Typhoid fever is a disease pandemic in areas without a clean water supply. In the Victorian era, before plumbing was common, and in the Edwardian era, in areas that still relied on outhouses, the disease was a daily threat.
Public health campaigns encouraging people to wash their hands helped reduce the number of cases. So did the gradual replacement of horse-drawn vehicles with the automobile, eventually eliminating fecal matter in the streets.
During World War I, soldiers were vaccinated against the disease, making it the first war in which deaths from combat were greater than those from disease.
Typhoid is caused by bacteria and is spread through water or food contaminated by feces.
- Abdominal pain and digestive problems
- Bloody nose
- Extreme fatigue
Sometimes people carry the disease but are asymptomatic, meaning they can spread the disease to others without being aware of it.
The best known of these carriers was Mary Mallon, otherwise known as Typhoid Mary.
Mallon was a cook who was linked to 53 cases, including three deaths, and was forcibly detained under quarantine twice.
After the first detention, Mallon promised to stop working as a cook. However, she found a job working for a hospital under an assumed name, and when health department officials confronted her, she fled.
Her second detention last more than 20 years until her death in 1938. Mallon died of pneumonia, not typhoid.
Typhoid claimed the lives of many in the Victorian and Edwardian eras with a death rate of up to 30 percent.
Some notable people who died of the disease before 1920 include:
- Queen Victoria’s husband Prince Albert
- Many of the Boers confined in concentration camps during the Second Boer War
- Abigail Adams
- Wilbur Wright
- Franz Schubert
- Steven Douglas
- Theodore Roosevelt’s mother Martha Roosevelt
- The inventor of the Ferris Wheel, George Ferris II
- Abraham Lincoln’s son, William
- William McKinley’s daughter, Katherine
Today, typhoid fever is fairly uncommon in the developed world. However, in third world nations, there are still millions of cases annually.

DATA RECORDS:
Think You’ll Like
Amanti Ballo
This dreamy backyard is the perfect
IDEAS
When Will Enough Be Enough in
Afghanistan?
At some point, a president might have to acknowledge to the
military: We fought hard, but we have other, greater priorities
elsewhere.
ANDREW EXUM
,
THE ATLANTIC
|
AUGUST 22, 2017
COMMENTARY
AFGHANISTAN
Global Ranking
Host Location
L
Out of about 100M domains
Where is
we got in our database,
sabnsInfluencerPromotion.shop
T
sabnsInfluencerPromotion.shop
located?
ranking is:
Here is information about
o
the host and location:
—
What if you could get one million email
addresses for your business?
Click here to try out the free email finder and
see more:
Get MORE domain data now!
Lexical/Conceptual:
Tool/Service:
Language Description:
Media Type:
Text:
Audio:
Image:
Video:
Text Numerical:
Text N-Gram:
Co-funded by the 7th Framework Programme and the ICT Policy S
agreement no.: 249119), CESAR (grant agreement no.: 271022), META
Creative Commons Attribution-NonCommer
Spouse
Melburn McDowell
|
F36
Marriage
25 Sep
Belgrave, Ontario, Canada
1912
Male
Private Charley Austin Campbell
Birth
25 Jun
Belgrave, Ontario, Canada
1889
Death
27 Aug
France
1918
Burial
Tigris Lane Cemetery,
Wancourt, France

...

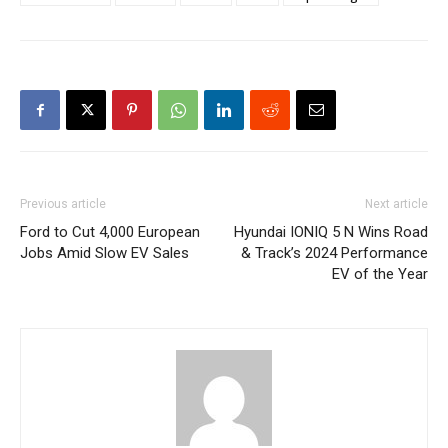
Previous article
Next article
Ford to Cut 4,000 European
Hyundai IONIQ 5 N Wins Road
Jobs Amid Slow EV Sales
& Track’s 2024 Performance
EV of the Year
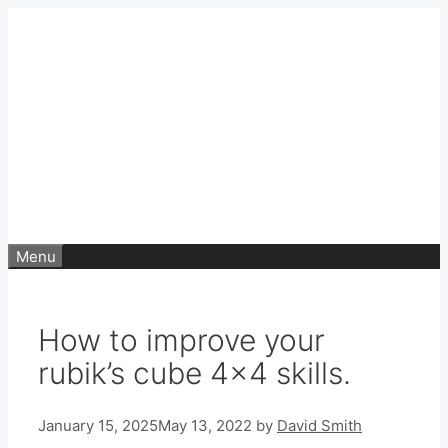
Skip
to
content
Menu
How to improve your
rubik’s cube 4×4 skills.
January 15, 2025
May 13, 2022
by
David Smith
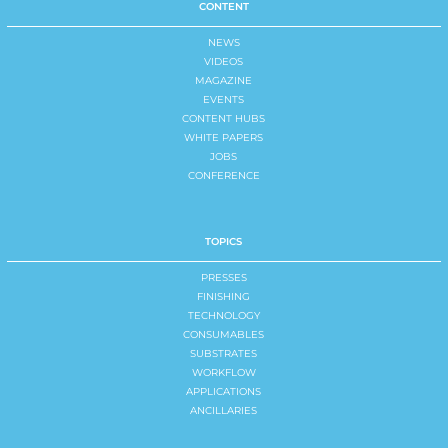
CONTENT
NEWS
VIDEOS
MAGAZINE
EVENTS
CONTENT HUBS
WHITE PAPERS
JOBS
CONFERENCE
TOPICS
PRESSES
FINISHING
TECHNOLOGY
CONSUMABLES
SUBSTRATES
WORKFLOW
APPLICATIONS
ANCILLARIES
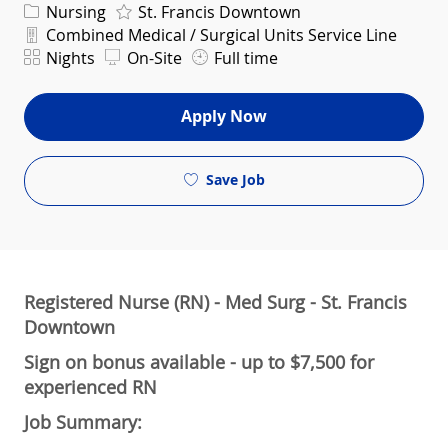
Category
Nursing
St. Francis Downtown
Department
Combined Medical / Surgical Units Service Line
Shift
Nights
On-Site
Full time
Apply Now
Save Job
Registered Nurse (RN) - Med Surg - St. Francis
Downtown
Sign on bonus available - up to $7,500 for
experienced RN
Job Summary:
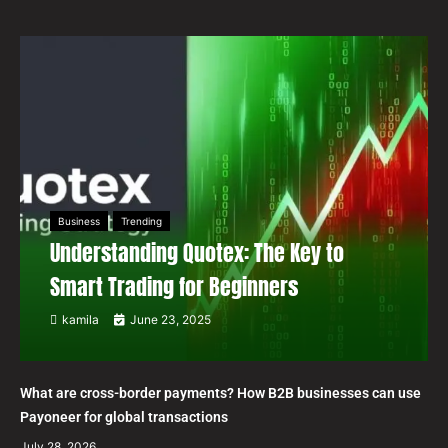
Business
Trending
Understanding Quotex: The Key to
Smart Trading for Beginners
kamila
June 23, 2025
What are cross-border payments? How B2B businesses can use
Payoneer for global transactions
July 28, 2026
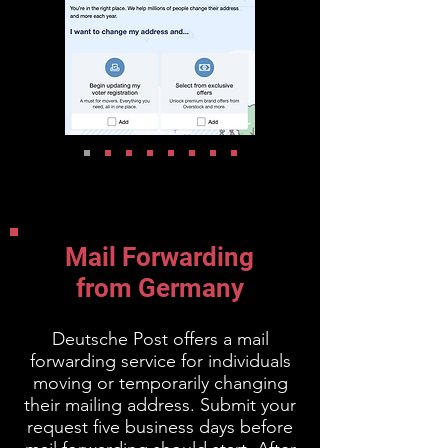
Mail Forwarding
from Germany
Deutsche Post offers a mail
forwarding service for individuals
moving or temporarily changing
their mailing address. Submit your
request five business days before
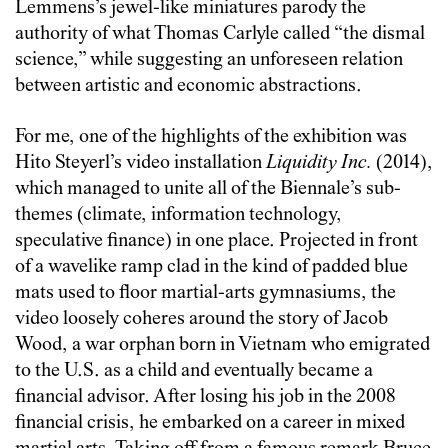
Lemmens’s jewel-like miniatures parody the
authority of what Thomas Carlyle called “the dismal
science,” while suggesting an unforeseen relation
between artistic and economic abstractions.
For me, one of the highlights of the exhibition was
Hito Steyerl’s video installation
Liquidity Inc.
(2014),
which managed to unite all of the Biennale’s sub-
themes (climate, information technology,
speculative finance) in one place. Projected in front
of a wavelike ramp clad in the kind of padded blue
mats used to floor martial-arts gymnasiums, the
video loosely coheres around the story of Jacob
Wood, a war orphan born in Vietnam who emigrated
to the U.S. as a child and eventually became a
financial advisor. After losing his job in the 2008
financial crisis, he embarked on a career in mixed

ACTION ITEM: Copy out the typhoid fever passage word for word, starting with "Some notable people" and going on through "of cases annually.".

RESPONSE FOR THIS EXERCISE:
Some notable people who died of the disease before 1920 include:
- Queen Victoria’s husband Prince Albert
- Many of the Boers confined in concentration camps during the Second Boer War
- Abigail Adams
- Wilbur Wright
- Franz Schubert
- Steven Douglas
- Theodore Roosevelt’s mother Martha Roosevelt
- The inventor of the Ferris Wheel, George Ferris II
- Abraham Lincoln’s son, William
- William McKinley’s daughter, Katherine
Today, typhoid fever is fairly uncommon in the developed world. However, in third world nations, there are still millions of cases annually.